[Reading passage]
########################################

230. The Deathtrap Dungeon - My all time favourite gamebook was represented by what amounted to a few bits of black painted cardboard with cut-out drawings of GHOSTS and skulls stuck on it. No I was not impressed, but its seclusion made for a good hiding place for doing the illicit things the average 10 year old gets up to (like swapping Star Wars stickers and rolling up fags D&D characters). If Island of the Lizard King was some over-enthusiastic A Level art project homage to Ian McCaig's epic cover, combined with an open invitation for children to inflict random violence on someone dressed as a cartoon viking, Deathtrap Dungeon was the remedial O'level stream (this was pre GCSEs of course) lead by a teacher who had lost all hope and hadn't even looked at the the book and an invitation to petty criminality. Actually, do you know the sort of bad haunted-house artwork that serial killers on the telly do in their basements to show how mad they are? it was like that.

probably the first time I ever looked at a screen and
uttered the geek mantra of "the book was much better".

97. The Computer Area - which had a massive queue, and if I recall correctly bunch of Commodore 64s running Warlock of Firetop Mountain on it (what? that was nothing like the book!) and maybe the Forest of Doom, I dunno. the queue was massive, and it probably cost 50p a go or something. Of course, having spent all my cash on junk food, I returned home on the school coach without so much as a puffin edition of Watership Down, the Lion The Witch and the Wardrobe, The Weirdstone of Brisingamen or Charlotte Sometimes. Don't worry, Puffin, I do now, it might have taken 30 years, but the marketing effort eventually paid off. Oh, wait, I bought them second hand, never mind. Turn to 400.

400. And that was that, home to Findus Crispy pancakes for tea, Peter Davidson as Doctor Who on the telly and the vague threat of complete annihilation by thermonuclear war hovering over everything. Ahh, happy days.

########################################

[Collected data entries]

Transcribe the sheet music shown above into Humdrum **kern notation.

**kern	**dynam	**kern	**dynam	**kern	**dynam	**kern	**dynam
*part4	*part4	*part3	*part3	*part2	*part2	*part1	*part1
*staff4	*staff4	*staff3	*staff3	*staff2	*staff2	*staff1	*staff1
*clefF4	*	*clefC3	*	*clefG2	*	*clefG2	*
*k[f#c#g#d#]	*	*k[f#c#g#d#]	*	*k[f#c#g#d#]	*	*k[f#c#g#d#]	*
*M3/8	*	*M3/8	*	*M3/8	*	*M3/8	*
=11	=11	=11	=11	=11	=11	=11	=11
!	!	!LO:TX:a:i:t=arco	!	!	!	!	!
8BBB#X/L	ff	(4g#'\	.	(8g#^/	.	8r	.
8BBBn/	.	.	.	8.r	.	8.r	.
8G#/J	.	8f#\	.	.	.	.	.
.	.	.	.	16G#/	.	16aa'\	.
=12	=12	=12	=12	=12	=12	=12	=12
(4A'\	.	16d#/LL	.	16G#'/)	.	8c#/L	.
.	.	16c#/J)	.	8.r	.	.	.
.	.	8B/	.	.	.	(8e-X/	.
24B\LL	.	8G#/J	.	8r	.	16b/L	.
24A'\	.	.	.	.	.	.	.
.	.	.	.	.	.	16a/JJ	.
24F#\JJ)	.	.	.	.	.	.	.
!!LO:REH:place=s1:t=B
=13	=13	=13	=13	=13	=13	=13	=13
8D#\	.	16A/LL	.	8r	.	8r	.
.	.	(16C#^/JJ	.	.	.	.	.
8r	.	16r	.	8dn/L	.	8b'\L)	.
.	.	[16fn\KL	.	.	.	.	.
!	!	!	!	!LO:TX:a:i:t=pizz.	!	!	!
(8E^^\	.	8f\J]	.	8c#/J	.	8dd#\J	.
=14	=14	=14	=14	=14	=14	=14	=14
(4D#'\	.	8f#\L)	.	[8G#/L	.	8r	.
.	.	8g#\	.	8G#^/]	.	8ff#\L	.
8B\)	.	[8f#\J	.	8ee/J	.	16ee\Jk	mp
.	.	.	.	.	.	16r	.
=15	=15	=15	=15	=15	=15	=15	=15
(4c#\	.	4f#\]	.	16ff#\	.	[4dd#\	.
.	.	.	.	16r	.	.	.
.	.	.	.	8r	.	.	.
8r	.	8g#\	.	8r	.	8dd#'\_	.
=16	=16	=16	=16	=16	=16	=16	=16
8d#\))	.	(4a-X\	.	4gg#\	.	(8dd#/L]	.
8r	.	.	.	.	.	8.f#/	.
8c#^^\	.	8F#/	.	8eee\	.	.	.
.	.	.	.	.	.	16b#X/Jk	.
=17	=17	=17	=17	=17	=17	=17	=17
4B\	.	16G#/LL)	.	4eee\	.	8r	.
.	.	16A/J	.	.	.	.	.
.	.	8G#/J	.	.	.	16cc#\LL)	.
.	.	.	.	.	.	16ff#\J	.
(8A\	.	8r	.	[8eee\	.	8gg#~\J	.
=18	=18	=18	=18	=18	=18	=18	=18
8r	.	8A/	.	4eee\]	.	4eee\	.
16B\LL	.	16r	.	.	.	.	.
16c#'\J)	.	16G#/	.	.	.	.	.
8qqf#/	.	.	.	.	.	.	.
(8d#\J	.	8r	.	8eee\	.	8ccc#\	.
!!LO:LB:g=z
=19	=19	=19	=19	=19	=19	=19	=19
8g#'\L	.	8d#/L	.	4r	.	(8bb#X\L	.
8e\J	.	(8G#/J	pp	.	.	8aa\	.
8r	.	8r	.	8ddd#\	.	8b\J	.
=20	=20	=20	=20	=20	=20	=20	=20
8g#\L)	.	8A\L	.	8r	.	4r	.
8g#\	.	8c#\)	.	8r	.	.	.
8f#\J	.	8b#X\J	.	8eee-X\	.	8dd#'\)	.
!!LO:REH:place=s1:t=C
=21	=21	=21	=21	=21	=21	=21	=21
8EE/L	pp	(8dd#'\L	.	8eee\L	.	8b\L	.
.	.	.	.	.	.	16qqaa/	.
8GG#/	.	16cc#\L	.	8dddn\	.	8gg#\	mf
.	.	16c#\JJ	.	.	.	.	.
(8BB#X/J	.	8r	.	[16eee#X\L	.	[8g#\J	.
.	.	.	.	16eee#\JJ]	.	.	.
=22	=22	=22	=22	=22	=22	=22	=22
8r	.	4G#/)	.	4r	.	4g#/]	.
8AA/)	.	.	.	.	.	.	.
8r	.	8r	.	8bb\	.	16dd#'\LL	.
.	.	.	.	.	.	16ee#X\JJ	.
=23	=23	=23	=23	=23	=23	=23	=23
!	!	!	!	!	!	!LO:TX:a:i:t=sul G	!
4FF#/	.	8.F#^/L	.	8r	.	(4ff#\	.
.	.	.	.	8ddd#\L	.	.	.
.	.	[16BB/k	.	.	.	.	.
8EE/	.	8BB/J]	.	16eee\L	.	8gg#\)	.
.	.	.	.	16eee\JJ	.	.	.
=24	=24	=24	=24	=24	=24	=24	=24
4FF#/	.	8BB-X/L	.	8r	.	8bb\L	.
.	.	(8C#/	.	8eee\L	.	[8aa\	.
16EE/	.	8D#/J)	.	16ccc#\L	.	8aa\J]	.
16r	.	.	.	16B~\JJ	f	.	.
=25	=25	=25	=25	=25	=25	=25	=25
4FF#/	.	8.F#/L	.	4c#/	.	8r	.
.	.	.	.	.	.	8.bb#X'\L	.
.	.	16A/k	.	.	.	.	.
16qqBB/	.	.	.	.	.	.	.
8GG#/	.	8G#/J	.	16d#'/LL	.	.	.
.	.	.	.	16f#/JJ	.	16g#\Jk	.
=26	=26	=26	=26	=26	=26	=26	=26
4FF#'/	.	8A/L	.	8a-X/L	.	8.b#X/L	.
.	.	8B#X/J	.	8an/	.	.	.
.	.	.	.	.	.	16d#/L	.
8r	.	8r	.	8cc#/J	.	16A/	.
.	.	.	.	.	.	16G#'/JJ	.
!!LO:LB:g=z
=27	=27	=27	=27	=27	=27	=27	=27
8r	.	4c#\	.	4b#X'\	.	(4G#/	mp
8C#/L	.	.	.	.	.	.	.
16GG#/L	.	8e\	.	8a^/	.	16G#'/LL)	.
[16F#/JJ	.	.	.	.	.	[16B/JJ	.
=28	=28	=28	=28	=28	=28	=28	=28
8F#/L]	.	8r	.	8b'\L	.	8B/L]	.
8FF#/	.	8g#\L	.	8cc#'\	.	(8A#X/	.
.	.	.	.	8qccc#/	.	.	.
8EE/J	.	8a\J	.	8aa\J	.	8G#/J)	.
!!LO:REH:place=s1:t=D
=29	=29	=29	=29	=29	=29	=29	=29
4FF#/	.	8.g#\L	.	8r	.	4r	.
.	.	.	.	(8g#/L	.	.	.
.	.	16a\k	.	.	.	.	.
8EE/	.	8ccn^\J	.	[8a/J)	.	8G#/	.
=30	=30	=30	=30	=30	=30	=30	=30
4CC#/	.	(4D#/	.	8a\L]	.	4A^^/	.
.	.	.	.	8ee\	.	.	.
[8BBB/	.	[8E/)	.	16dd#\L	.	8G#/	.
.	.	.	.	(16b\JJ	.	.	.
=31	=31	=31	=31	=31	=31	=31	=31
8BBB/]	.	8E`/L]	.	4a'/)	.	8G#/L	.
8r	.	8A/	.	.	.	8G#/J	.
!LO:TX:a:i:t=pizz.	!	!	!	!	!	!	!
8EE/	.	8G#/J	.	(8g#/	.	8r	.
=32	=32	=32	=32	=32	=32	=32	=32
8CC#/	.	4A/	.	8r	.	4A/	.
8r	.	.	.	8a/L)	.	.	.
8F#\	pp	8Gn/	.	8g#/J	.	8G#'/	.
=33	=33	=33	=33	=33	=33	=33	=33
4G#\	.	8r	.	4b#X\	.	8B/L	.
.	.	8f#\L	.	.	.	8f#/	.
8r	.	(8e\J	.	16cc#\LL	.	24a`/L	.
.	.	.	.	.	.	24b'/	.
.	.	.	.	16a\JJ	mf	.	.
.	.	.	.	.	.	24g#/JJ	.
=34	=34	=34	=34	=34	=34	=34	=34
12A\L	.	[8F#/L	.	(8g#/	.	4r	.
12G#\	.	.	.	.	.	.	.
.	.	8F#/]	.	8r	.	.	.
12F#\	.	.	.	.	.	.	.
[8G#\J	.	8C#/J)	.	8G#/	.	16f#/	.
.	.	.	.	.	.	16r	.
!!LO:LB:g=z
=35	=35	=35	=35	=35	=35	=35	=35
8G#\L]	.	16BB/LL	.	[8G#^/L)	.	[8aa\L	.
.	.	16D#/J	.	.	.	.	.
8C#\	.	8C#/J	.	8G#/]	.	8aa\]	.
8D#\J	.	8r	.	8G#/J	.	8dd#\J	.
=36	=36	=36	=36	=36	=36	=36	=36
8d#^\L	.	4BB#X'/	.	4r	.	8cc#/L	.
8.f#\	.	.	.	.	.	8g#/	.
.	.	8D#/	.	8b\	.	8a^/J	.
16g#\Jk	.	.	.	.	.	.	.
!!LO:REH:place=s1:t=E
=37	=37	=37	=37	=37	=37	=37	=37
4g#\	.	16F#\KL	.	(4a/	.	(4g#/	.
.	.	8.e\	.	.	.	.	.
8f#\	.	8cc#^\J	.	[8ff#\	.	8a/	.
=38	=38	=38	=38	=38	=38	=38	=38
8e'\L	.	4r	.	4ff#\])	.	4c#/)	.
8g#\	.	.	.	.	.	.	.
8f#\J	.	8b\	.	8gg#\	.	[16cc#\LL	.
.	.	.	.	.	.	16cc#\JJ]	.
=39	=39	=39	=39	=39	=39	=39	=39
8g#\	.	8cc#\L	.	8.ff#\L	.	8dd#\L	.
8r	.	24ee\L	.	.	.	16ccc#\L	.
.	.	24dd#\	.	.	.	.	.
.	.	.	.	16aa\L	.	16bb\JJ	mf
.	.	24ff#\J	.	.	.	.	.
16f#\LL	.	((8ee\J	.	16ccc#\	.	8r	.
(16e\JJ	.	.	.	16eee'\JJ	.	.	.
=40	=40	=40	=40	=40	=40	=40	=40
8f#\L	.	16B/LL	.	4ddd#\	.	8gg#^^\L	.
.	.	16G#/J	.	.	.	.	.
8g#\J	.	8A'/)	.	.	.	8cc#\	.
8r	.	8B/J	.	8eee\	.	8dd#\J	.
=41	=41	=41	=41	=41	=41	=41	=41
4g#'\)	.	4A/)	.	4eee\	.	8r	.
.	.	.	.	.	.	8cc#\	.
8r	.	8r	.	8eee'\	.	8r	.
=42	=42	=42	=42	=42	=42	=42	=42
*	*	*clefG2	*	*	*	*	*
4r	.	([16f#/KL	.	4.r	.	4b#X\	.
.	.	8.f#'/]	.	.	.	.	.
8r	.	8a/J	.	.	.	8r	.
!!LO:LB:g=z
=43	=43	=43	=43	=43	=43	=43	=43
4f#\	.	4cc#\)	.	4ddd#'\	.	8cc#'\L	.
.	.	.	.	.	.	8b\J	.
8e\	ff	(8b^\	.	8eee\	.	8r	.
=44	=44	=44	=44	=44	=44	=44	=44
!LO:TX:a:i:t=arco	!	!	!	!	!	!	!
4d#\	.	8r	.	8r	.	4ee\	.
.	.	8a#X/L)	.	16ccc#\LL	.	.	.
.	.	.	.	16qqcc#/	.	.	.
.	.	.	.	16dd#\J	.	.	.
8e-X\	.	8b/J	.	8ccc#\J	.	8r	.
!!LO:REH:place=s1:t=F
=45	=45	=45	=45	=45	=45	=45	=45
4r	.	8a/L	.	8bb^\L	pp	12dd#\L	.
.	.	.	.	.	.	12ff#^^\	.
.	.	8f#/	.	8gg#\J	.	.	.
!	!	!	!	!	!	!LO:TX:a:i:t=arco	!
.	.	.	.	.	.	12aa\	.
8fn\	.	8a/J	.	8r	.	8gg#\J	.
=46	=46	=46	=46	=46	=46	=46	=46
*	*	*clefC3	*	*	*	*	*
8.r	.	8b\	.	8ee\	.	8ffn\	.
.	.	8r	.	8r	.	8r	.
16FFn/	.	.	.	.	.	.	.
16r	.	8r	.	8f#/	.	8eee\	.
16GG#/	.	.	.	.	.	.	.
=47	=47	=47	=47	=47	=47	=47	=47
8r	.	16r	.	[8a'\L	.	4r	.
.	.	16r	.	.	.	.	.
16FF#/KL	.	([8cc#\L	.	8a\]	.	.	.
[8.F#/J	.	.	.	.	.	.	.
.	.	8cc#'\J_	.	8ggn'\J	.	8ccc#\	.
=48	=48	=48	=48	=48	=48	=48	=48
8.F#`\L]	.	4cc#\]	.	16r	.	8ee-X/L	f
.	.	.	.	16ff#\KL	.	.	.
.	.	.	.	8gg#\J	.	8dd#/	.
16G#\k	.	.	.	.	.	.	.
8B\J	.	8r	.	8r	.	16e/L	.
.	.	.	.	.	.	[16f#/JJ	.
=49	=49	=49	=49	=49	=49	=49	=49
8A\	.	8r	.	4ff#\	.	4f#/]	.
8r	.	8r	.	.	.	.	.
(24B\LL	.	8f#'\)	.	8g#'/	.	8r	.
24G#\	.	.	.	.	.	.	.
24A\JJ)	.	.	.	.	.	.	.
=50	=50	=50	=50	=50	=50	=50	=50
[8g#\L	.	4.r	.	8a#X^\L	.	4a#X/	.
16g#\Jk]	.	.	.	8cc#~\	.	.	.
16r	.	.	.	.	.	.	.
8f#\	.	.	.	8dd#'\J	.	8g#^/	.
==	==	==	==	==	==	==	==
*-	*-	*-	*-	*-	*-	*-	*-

########################################

[Things to do]
**a)** Duplicate the gamebook recollection from "400. And that" to "Ahh, happy days.".
**b)** According to the gamebook recollection, what was eaten for tea at home?
**c)** Extend the gamebook recollection beyond its final sentence.

[Written answers]
**a)**
400. And that was that, home to Findus Crispy pancakes for tea, Peter Davidson as Doctor Who on the telly and the vague threat of complete annihilation by thermonuclear war hovering over everything. Ahh, happy days.

**b)** Findus Crispy pancakes.

**c)**
23. Chelsea Town Hall as a venue was well known to British Grognards for holding the 1977 Games Day - Chelsea looms as a kind of recurring nexus point in the psychogeography of British Gaming, probably because it was cheap and not overly large. Next years Puffin Carnival also promised guest appearances by Steve & Ian, which would have been something, but our class didn't go to that. Not sure why, maybe the lynching of the viking guy incident had some knock-on effect. Unlike Games Workshops Games Days, such events seem to have had zero coverage in White Dwarf or even Warlock. There was possibly a preview in Puffin Post Spring 1984, which is apparently not documented on the internet anywhere.

No, Books for Keeps, That's not Fighting Fantasy, that's Lone Wolf, that is.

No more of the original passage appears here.